Reads a CSV file and returns an iterator over pandas DataFrame chunks.

Parameters:

file_path (str) – Path to the CSV file.
na_values (list) – List of strings to be interpreted as NA/NaN.
keep_default_na (bool) – Whether to include the default NaN values.
chunksize (int) – Number of rows per chunk.

Returns:

DataFrame chunks.

Return type:

Iterator[pd.DataFrame]

src.input.read_tsv(file_path, chunksize=10000)[source]

Reads a TSV file and returns an iterator over pandas DataFrame chunks.

Parameters:

file_path (str) – Path to the TSV file.
chunksize (int) – Number of rows per chunk.

Returns:

DataFrame chunks.

Return type:

Iterator[pd.DataFrame]

src.input.read_json(file_path, chunksize=10000)[source]: Reads a JSON file and returns an iterator over pandas DataFrame chunks. Now gracefully handles empty files or decode errors.

src.input.load_data(file_path, file_type, chunksize=10000)[source]

Loads data from a file based on its type.

Parameters:

file_path (str) – Path to the data file.
file_type (str) – Type of the file (‘csv’, ‘tsv’, ‘json’).
chunksize (int) – Number of rows per chunk (for CSV/TSV).

Returns:

Data iterator for CSV/TSV/JSON.

Return type:

Iterator[pd.DataFrame]

Raises:

ValueError – If the file type is unsupported.

Reporting Module

src.reporting.generate_qc_report(validation_results, missing_data, flagged_records_count, mapping_success_rates, visualization_images, impute_strategy, quality_scores, output_path_or_buffer, report_format='pdf', file_identifier=None)[source]: Generates a quality control report (PDF or Markdown). No changes to other files are required.

src.reporting.create_visual_summary(df, phenotype_columns=None, output_image_path=None)[source]

Creates visual summaries with extra steps to keep axis labels fully visible:

Missingness Heatmap (white/blue)
Bar plot of % missing per column
Numeric histograms ignoring ID columns
Optional bar/pie charts for phenotype columns

src.reporting.create_missingness_distribution(df)[source]: Returns a bar chart showing percent missingness per column.

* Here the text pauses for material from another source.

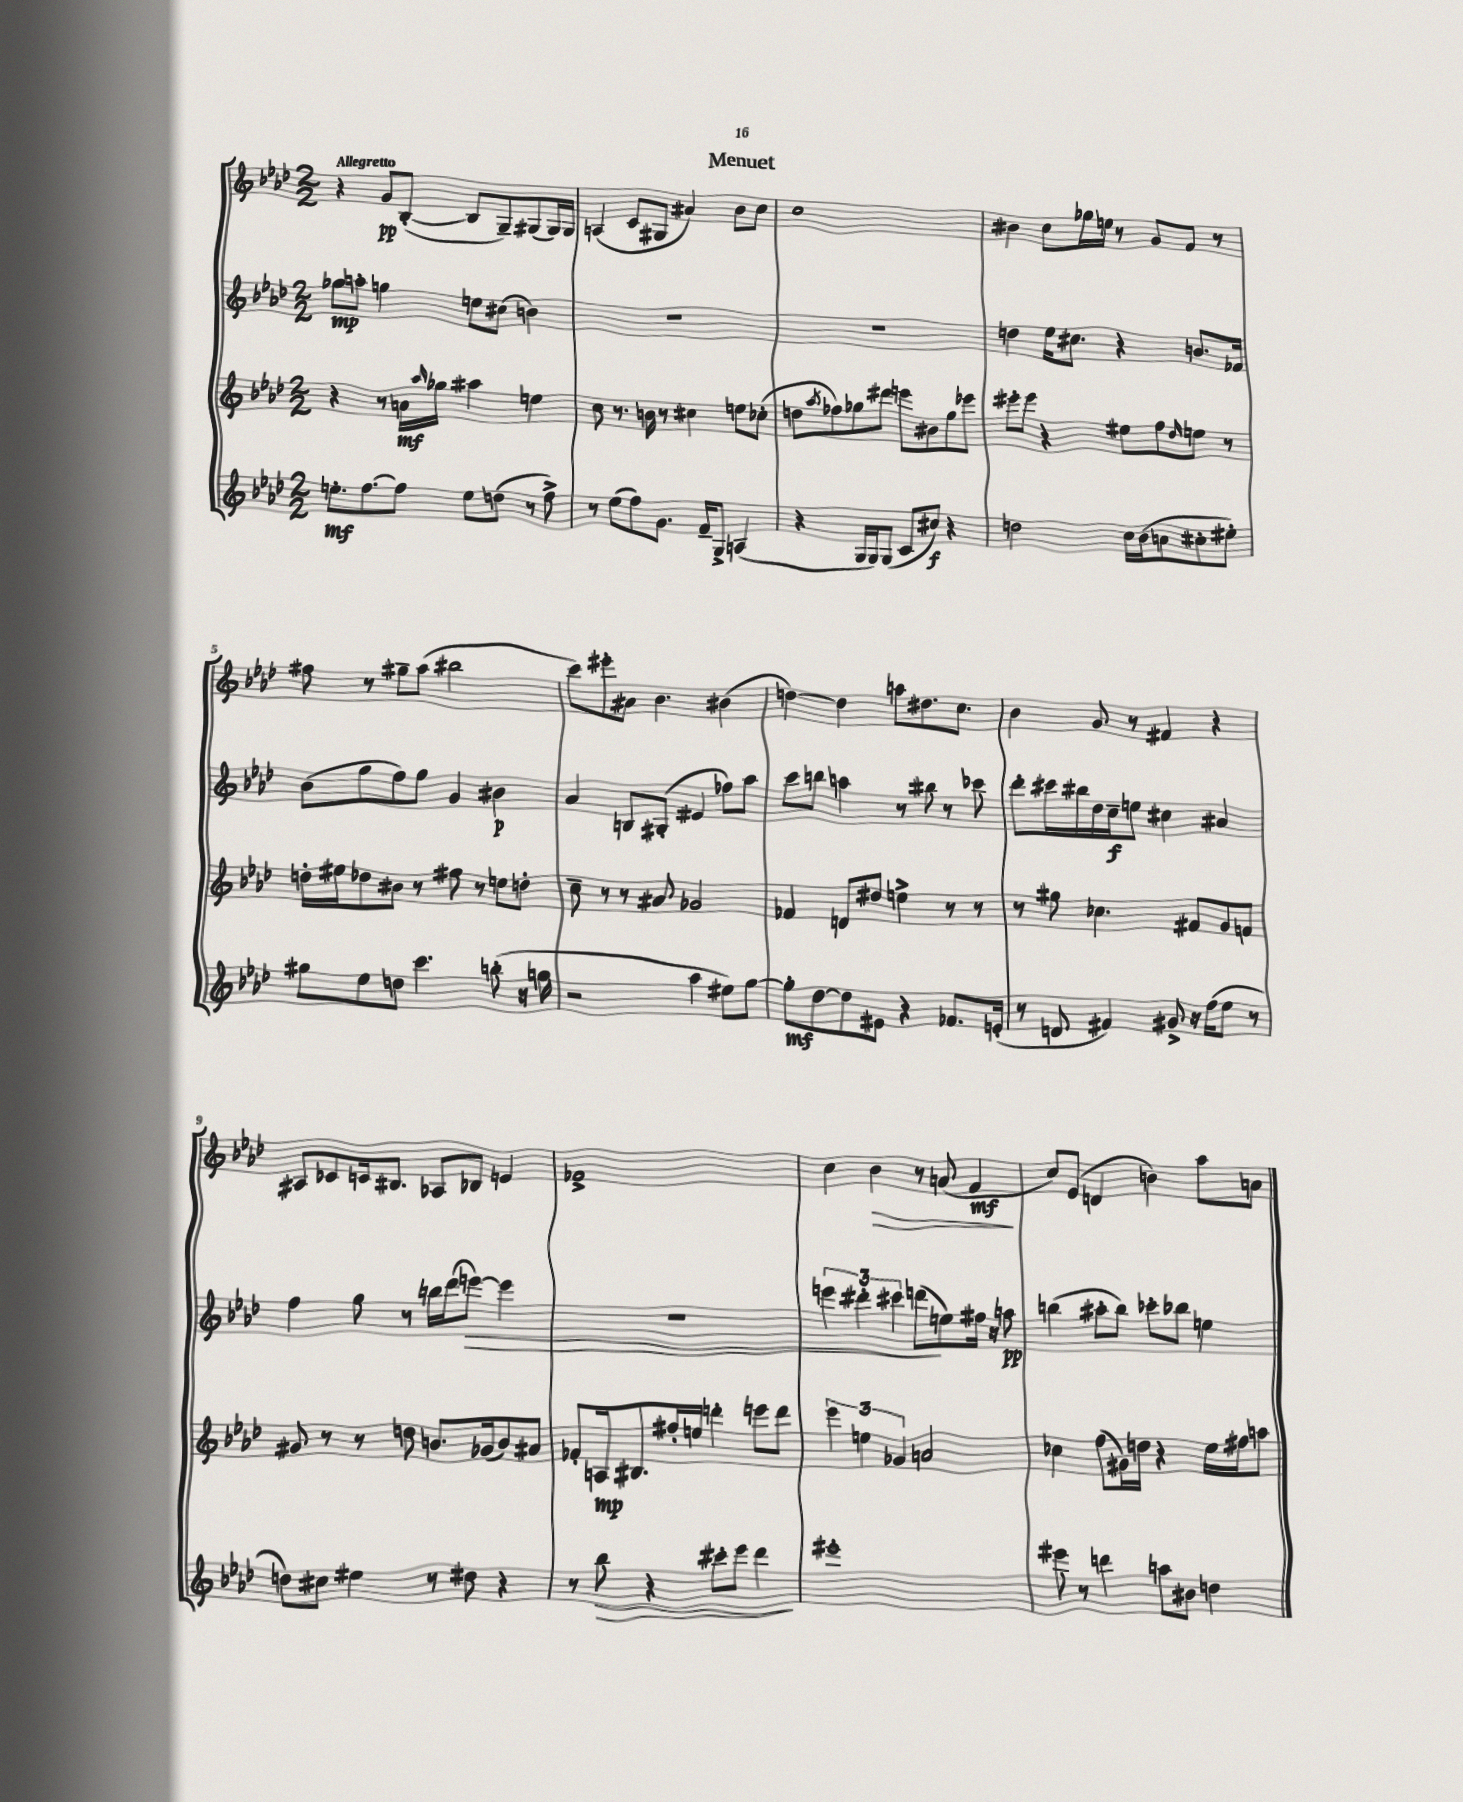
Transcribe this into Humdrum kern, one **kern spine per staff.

src.reporting.create_missingness_heatmap(df)[source]: Generates a missingness heatmap with exactly two colors: White for present (0) and a pleasing blue (#3B82F6) for missing (1).

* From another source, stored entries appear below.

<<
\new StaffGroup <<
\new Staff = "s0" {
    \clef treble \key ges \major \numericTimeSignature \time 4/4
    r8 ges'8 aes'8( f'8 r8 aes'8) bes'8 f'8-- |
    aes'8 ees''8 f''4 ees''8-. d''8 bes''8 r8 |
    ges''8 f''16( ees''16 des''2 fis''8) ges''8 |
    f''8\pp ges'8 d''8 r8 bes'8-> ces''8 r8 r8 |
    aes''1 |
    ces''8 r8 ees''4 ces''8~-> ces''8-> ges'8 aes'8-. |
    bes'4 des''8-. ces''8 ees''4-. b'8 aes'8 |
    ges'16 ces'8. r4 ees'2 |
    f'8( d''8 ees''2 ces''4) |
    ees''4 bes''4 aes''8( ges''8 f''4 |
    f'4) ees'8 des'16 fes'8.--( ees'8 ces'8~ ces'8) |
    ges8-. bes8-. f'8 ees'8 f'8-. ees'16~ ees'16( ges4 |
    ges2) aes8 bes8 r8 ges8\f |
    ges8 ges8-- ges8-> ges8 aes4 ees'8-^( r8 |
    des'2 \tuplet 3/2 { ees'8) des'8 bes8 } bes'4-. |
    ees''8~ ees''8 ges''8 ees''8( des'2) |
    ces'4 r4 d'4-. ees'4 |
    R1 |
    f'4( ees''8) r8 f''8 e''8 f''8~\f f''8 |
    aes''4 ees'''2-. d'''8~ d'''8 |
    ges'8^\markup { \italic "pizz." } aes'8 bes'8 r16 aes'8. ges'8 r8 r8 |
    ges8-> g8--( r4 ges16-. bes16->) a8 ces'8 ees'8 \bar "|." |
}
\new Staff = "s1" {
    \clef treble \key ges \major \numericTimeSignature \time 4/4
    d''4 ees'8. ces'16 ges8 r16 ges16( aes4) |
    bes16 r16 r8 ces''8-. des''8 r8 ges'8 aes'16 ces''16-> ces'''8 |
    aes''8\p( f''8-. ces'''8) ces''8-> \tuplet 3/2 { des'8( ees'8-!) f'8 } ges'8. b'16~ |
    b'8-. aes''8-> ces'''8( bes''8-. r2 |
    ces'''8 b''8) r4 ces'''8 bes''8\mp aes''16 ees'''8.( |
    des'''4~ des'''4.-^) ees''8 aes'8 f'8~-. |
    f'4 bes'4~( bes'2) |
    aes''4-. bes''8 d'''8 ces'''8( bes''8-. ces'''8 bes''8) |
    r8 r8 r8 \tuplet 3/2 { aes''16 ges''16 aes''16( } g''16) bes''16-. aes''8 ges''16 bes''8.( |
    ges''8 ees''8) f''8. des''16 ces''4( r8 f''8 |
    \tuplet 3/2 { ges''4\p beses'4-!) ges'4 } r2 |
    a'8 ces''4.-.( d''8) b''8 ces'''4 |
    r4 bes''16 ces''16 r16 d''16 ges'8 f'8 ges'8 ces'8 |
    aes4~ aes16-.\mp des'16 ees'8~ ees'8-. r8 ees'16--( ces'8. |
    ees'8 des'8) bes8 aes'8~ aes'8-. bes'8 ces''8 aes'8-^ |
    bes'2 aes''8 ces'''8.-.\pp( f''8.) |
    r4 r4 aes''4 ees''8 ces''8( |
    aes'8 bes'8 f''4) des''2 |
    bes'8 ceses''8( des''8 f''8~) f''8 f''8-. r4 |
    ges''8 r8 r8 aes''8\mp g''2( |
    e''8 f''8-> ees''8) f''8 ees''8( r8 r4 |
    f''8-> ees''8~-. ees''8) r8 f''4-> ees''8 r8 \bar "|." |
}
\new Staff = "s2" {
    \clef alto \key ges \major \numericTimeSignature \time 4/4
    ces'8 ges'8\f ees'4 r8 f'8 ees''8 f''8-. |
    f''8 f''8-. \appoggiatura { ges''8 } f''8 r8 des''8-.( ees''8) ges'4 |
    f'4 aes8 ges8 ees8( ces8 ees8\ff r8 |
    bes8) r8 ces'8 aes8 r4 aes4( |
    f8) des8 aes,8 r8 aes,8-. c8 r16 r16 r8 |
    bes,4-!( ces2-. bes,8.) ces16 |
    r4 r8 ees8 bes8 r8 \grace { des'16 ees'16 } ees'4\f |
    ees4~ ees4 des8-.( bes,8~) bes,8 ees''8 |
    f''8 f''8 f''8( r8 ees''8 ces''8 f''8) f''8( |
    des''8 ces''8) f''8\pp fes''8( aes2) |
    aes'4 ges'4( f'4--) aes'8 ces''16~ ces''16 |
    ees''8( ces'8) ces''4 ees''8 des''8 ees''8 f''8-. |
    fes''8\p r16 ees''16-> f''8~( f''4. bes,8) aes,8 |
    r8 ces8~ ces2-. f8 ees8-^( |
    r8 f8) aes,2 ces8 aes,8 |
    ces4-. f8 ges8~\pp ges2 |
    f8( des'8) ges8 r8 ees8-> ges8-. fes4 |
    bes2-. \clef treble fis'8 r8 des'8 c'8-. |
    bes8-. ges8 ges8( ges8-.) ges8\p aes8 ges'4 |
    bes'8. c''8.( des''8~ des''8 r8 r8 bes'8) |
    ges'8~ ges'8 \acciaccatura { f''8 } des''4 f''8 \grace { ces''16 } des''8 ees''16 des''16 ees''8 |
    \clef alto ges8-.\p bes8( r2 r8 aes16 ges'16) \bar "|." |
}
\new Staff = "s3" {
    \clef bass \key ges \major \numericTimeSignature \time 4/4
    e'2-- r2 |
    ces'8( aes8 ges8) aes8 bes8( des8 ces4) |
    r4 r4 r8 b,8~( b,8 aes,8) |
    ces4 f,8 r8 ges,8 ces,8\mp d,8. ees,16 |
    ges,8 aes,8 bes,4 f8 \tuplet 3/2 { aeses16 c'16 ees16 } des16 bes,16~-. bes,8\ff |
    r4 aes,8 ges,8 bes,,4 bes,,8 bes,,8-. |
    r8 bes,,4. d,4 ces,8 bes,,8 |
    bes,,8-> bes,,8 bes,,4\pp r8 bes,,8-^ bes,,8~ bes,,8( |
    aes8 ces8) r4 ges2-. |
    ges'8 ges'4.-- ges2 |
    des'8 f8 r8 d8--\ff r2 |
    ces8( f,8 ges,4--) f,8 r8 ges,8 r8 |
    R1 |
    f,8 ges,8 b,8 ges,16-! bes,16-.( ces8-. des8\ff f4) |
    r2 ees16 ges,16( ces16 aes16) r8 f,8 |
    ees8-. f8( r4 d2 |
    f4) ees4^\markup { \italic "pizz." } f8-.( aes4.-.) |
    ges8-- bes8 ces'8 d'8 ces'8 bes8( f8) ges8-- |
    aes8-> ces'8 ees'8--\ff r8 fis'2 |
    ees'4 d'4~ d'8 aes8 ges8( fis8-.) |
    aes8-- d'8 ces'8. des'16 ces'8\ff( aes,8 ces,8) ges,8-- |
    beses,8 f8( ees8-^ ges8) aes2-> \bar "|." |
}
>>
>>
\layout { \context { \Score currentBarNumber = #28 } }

src.reporting.create_numeric_histograms(df, unique_id_cols=None, max_cols=5)[source]: Creates histogram figures for numeric columns, ignoring any columns that appear in unique_id_cols (if provided).

Configuration Module

src.configuration.load_config(config_file)[source]

Loads the configuration from a YAML or JSON file.

Parameters:: config_file (str or file-like) – Path to the configuration file or an UploadedFile object.
Returns:: Configuration settings.
Return type:: dict

src.configuration.save_config(config, config_file)[source]

Saves the configuration to a YAML or JSON file.

Parameters:

config (dict) – Configuration settings.
config_file (str) – Path to save the configuration file.

Logging Module

src.logging_module.setup_logging(log_file=None, mode='w')[source]

Sets up the logging configuration once per process invocation.

If log_file is not specified, we automatically create a new log filename by appending the current date-time to ‘phenoqc_’ for the parent process.

For child processes, we re-use the parent’s log_file but with mode=’a’.

src.logging_module.log_activity(message, level='info')[source]

Logs an activity message to the current log file.

Parameters:

message (str) – Message to log.
level (str) – Logging level (‘info’, ‘warning’, ‘error’, ‘debug’).